- [Directions for this task]
Examine each line of the data, and copy the ones containing "pour".

- [Data for analysis]
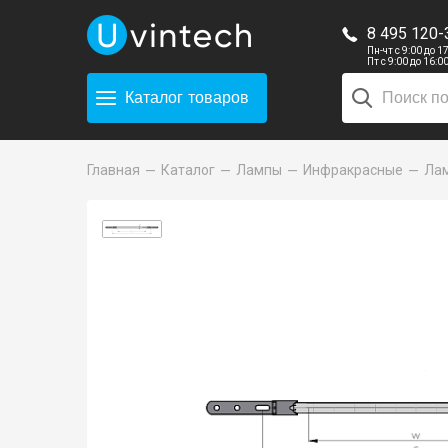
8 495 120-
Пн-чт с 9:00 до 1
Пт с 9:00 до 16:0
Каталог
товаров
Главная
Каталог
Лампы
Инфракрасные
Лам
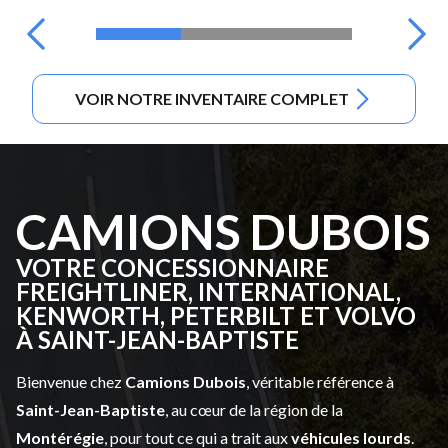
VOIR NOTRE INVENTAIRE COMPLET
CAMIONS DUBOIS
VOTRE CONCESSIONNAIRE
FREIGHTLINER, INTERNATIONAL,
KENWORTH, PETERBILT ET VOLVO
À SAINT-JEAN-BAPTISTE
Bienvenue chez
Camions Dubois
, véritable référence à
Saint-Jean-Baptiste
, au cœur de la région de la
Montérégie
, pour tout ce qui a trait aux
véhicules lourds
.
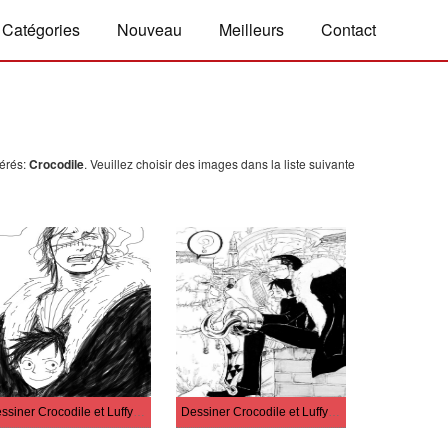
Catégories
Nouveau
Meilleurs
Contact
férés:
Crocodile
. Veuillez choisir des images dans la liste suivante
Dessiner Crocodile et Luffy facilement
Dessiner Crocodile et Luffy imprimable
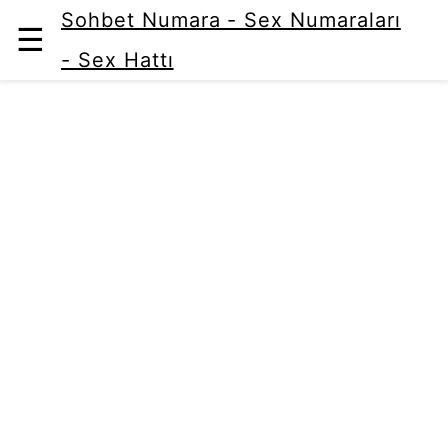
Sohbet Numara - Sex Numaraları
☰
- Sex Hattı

---

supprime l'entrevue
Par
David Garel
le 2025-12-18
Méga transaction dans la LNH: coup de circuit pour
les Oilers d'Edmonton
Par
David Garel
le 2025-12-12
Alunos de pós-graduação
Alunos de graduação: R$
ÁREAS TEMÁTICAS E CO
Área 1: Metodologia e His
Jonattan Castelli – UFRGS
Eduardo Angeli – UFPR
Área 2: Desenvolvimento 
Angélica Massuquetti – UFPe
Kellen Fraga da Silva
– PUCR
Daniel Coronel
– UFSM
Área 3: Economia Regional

---

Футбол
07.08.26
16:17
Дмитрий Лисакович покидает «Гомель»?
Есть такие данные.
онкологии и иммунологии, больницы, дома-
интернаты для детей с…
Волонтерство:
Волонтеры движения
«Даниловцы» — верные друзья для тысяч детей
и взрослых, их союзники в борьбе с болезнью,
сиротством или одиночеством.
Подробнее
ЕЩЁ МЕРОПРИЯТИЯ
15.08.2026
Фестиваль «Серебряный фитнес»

- [Response to this exercise]
, pour tout ce qui a trait aux
Méga transaction dans la LNH: coup de circuit pour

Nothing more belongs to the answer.